Parent and Tacoma paraeducator Liz Waller also is considering Tacoma Online.
“I am also a district employee in a different building than my daughter. I worry if she or I get exposed at school, not only does that risk ... exposing our family but also potential exposure to the staff and students in another location,” Waller said.
Others are avoiding Tacoma Online. Rebecca Nail Moore worries about her children, a first grader and third grader, not being familiar with the Tacoma Online teachers.
“... if we chose Tacoma Online they have no clue who the teacher is. If we do remote learning with the school, they have almost certainly at least seen their teachers,” she said.

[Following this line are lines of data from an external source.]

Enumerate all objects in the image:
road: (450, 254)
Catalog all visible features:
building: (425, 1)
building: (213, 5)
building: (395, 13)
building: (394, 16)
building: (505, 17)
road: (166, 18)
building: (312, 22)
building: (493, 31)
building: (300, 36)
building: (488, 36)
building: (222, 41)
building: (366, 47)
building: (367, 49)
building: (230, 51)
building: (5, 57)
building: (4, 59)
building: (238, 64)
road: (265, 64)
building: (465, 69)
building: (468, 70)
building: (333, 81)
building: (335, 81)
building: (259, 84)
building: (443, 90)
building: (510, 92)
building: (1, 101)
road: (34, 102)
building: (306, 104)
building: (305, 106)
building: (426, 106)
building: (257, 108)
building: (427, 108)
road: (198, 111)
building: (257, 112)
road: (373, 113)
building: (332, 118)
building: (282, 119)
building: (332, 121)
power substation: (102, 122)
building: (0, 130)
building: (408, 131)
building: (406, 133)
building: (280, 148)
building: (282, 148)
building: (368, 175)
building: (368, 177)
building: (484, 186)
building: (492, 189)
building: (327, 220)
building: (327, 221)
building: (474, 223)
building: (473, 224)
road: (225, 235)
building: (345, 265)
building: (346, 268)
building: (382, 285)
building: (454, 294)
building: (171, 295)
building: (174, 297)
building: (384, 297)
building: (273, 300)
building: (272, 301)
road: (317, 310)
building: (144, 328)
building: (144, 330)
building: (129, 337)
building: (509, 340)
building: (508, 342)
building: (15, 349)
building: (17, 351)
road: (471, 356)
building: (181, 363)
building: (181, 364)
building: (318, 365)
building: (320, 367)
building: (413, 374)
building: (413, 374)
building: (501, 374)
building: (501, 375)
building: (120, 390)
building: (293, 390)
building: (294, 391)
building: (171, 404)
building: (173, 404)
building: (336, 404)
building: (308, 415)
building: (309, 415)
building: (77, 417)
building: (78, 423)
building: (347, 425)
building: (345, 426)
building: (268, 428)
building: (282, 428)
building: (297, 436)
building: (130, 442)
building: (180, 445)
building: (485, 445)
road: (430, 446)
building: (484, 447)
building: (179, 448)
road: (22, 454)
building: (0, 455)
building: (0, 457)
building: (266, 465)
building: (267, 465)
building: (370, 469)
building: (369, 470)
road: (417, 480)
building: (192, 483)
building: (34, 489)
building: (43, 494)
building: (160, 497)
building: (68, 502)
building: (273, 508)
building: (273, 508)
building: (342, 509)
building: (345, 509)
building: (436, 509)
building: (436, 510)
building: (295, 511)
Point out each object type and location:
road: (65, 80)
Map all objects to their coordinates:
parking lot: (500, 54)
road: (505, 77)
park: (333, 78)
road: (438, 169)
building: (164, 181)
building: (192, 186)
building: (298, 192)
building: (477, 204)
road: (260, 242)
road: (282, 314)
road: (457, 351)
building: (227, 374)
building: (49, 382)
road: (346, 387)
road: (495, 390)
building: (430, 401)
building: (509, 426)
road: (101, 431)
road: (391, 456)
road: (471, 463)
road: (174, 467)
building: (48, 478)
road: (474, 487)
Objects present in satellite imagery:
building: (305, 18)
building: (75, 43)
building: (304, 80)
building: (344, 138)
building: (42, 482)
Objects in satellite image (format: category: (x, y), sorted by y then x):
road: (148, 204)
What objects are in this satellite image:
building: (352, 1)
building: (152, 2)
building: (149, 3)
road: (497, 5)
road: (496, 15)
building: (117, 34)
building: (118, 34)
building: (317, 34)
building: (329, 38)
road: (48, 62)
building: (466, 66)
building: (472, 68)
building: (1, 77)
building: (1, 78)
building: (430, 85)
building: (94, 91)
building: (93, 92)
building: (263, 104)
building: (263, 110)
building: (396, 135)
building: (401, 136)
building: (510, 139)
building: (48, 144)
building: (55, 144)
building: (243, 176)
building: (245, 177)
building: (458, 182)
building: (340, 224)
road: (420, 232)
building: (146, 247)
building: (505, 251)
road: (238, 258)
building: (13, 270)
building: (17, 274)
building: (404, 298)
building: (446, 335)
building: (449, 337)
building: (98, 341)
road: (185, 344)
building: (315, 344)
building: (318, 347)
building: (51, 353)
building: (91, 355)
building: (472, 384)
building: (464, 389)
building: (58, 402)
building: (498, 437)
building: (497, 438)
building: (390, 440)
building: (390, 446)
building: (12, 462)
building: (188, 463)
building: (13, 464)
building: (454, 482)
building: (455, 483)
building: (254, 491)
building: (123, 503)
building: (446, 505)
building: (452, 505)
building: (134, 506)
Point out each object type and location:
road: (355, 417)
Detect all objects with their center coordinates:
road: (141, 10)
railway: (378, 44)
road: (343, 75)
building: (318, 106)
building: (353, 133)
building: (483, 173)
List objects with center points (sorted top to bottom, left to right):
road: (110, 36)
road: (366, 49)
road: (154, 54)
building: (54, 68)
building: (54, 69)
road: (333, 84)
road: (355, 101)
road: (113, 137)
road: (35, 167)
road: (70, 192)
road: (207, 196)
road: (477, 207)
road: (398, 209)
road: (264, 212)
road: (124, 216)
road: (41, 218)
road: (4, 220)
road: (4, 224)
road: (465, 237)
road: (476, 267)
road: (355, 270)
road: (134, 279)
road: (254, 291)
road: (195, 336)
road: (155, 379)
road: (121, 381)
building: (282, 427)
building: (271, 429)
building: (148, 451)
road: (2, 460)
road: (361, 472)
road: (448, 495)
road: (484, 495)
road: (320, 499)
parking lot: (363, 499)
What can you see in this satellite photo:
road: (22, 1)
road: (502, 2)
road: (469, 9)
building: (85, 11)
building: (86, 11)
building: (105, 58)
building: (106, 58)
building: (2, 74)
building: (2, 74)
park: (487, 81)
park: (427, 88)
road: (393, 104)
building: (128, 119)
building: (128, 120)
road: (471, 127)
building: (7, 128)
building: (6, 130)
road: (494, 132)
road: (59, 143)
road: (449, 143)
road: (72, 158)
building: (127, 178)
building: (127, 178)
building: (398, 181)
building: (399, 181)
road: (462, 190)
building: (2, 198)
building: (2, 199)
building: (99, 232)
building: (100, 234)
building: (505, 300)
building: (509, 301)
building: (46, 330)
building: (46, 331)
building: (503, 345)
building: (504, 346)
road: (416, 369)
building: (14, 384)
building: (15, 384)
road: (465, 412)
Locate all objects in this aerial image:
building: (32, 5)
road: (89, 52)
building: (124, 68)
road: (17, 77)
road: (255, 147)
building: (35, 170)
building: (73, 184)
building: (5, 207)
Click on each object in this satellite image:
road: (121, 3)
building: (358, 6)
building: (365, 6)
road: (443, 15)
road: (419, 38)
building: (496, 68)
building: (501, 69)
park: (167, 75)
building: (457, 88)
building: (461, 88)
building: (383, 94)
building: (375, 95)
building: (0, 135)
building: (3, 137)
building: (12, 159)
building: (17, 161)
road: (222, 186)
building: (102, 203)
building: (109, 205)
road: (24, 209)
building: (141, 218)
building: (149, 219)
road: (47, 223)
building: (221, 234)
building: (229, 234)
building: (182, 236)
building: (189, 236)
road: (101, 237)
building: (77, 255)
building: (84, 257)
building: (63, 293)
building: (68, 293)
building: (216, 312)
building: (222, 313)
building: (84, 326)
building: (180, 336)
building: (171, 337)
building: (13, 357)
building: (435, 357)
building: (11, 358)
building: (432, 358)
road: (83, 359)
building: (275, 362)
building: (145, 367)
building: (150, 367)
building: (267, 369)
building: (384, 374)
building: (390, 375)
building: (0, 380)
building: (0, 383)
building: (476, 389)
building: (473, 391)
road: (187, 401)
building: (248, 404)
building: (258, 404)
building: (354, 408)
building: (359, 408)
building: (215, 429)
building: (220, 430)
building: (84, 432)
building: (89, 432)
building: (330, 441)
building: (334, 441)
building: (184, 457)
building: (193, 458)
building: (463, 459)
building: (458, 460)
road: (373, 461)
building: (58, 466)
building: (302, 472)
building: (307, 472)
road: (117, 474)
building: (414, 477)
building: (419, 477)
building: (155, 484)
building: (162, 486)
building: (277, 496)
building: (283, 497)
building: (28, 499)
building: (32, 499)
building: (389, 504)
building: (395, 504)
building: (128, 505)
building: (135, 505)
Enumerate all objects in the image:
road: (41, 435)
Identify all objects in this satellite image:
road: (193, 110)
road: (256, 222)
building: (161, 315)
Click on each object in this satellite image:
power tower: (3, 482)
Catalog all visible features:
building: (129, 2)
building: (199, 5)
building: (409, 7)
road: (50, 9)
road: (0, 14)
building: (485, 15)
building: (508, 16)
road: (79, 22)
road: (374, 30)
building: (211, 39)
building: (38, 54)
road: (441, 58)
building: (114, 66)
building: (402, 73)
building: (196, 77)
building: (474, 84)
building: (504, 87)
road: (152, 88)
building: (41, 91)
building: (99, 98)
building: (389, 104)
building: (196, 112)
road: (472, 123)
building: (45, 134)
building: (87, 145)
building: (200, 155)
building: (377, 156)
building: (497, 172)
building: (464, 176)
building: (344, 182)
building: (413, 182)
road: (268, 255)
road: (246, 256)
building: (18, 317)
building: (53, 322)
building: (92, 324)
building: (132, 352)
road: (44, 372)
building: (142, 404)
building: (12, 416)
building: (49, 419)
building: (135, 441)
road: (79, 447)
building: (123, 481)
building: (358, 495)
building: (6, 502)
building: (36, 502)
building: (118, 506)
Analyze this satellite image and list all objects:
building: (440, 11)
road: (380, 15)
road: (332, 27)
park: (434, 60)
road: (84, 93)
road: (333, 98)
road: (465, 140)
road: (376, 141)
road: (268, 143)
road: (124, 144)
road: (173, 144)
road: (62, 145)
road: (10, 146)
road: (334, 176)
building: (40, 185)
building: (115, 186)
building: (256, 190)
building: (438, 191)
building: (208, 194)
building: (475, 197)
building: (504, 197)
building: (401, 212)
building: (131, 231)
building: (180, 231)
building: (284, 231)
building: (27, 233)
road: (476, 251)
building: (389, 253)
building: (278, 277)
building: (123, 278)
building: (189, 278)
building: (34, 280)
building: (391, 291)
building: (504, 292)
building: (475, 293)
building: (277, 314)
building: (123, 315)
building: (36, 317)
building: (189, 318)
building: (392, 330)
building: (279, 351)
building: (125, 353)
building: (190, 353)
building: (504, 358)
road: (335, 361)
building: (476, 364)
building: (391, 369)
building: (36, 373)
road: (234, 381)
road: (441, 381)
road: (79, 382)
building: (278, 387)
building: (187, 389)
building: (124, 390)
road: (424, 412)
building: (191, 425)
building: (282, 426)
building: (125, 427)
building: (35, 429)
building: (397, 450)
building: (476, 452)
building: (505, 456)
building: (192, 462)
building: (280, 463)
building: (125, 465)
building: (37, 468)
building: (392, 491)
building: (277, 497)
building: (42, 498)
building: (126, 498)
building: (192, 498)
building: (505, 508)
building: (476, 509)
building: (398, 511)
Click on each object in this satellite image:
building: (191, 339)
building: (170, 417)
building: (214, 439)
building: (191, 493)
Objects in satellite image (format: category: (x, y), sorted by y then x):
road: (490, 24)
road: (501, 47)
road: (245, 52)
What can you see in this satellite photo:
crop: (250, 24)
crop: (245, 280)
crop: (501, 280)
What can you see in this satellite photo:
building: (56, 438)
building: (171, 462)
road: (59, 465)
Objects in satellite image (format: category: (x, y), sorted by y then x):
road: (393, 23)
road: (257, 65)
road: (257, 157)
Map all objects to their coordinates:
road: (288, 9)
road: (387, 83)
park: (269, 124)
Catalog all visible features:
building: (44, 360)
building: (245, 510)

Moore’s children also go to a school that is not their closest neighborhood school. She worried about losing her choice enrollment spot there, but district spokesperson Dan Voelpel said students will not lose their spot in their choice school if they choose Tacoma Online.
Other families are steering clear of the program because they chose schools in Tacoma that provide specific instruction on certain topics, like Tacoma’s School of the Arts (SOTA), School of Industrial Design, Engineering and Arts (iDEA) or Science and Math Institute (SAMI).
“With two at iDEA and one at SAMI, my students chose to attend these schools for the specialized courses and instruction,” said parent Glory Tichy.